- Your instructions: Which lines in the entries below contain the word "окружающей"? Extract each of those lines and copy it in full.

- Records provided:
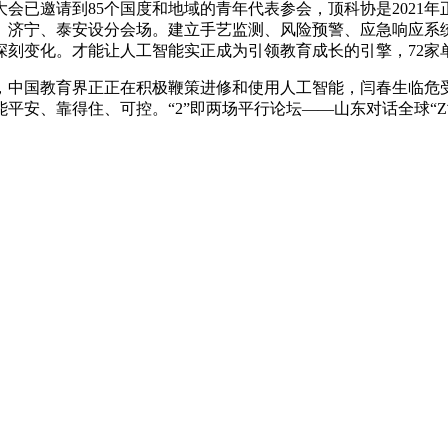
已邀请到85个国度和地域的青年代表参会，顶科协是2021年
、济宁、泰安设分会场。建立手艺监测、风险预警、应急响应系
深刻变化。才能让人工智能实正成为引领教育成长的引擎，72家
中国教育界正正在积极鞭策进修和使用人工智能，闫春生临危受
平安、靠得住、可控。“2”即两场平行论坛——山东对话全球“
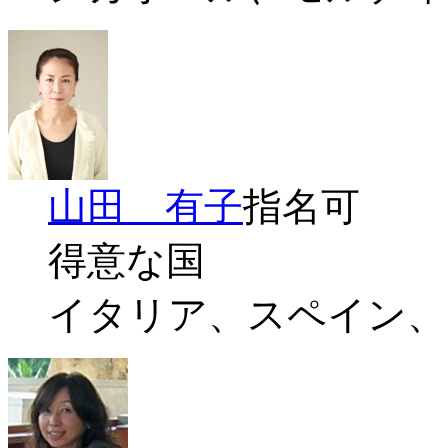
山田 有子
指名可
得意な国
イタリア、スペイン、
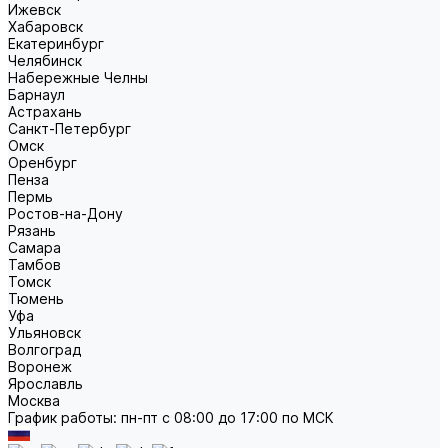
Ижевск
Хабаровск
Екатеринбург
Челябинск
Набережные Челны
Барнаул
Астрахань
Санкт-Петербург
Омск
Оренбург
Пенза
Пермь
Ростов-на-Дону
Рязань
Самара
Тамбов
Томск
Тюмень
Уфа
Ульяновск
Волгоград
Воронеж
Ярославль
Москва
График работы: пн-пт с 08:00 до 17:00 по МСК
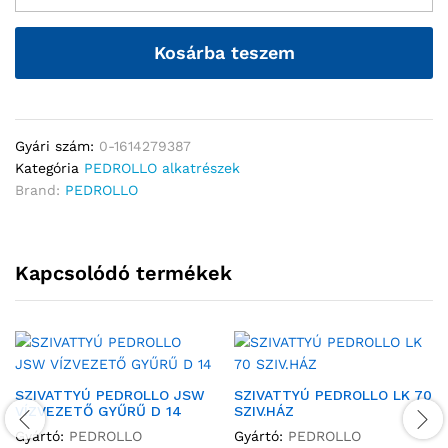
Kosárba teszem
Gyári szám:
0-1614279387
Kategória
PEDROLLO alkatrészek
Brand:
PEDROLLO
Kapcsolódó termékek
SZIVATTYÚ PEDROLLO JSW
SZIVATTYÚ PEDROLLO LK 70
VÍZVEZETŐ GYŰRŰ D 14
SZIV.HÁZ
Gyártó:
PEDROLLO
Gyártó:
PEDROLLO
--
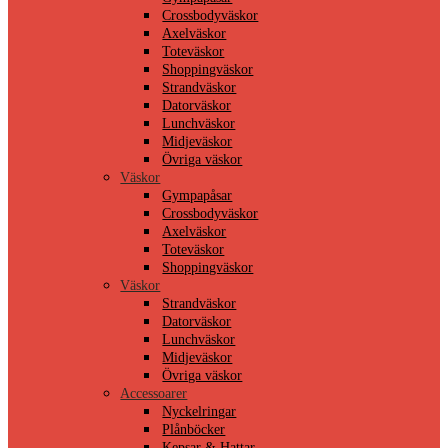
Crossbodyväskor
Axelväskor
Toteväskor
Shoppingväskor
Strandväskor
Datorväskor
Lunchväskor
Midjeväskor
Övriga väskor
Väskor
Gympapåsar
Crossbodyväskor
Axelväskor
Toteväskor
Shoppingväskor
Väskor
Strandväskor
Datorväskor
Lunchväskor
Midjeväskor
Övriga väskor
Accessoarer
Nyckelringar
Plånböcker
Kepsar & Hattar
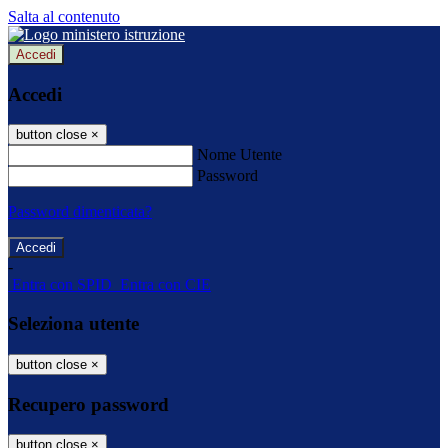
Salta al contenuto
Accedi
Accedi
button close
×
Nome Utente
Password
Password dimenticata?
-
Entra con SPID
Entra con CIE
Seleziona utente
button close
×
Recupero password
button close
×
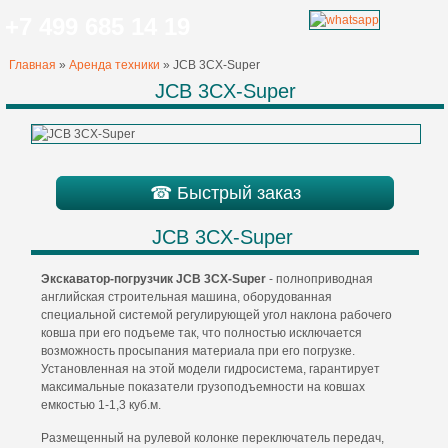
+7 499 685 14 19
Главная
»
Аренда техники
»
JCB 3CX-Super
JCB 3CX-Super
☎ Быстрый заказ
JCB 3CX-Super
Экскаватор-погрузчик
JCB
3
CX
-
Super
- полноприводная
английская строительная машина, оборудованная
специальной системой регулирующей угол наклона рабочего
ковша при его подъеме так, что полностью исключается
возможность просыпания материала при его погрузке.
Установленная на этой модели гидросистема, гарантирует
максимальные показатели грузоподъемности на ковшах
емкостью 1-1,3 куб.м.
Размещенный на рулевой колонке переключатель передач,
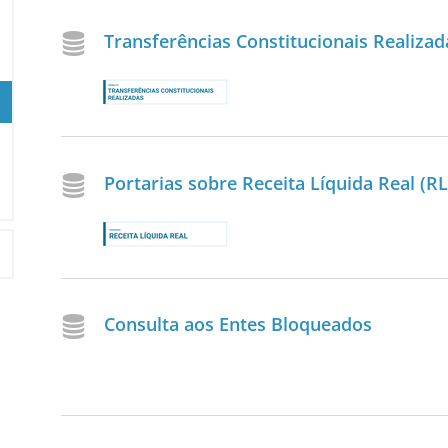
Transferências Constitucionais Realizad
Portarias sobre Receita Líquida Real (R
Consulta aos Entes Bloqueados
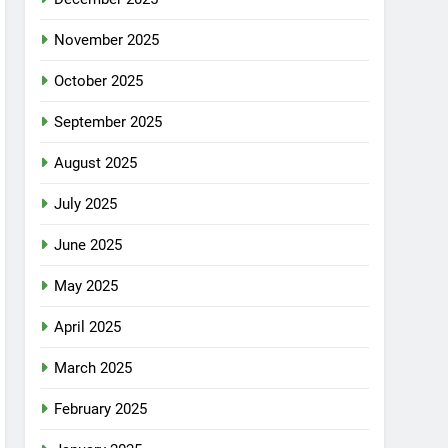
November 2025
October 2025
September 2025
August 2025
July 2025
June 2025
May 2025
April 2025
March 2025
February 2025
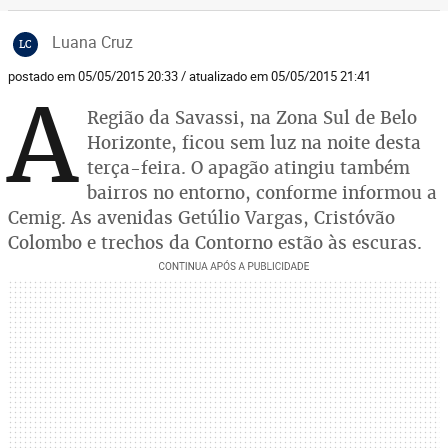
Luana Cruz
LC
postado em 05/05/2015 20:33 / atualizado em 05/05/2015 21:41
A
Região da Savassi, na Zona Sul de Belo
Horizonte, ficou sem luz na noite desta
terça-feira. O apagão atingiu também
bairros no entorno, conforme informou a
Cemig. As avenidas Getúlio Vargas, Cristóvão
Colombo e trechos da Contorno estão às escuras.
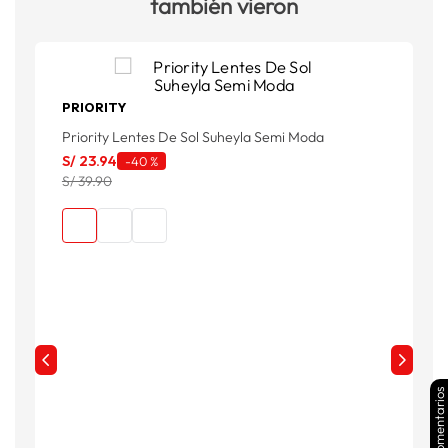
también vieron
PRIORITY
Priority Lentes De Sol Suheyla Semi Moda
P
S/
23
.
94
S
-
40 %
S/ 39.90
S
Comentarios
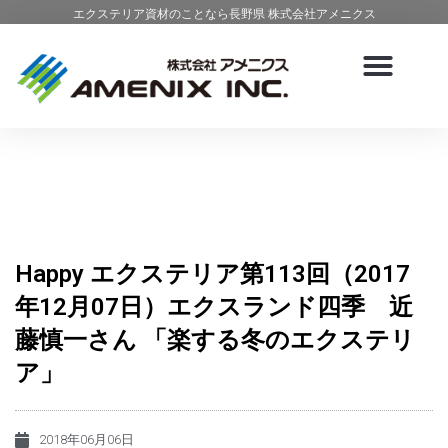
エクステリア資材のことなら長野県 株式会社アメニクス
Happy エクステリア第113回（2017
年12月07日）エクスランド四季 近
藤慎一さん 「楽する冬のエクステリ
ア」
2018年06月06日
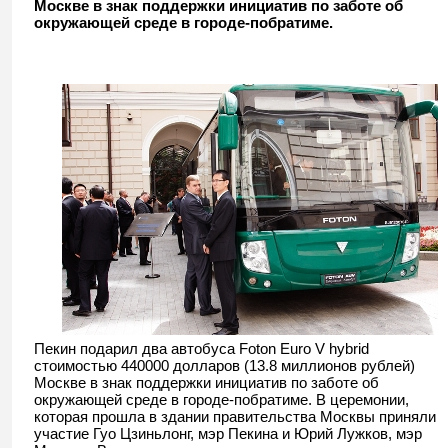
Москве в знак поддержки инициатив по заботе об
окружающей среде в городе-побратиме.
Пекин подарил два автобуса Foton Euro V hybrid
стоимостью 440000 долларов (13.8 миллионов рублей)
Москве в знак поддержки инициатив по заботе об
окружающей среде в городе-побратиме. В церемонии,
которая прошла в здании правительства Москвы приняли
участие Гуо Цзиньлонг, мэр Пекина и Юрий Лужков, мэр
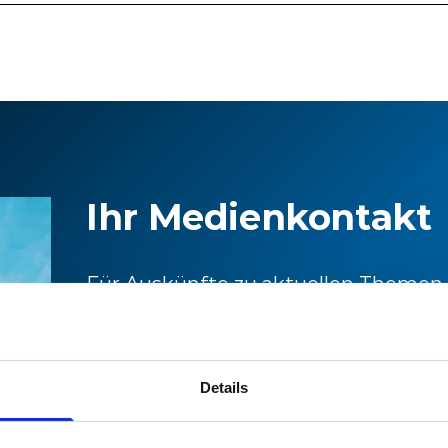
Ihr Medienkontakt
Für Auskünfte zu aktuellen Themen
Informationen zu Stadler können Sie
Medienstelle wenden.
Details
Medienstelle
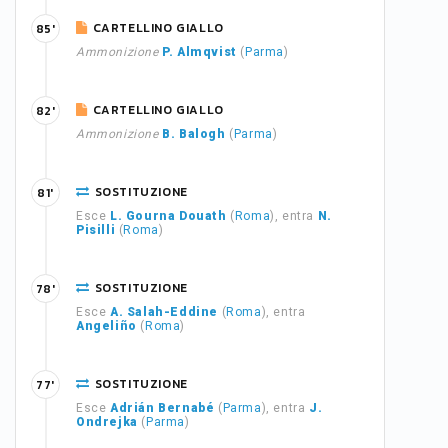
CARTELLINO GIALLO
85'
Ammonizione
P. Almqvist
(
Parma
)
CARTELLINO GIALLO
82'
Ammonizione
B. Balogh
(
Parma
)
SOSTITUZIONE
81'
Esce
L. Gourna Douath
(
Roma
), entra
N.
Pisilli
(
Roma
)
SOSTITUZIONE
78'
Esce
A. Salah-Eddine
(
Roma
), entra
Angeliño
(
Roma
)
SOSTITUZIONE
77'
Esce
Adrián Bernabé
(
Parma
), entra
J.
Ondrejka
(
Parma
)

- Written answer:
окружающей среде в городе-побратиме.
окружающей среде в городе-побратиме. В церемонии,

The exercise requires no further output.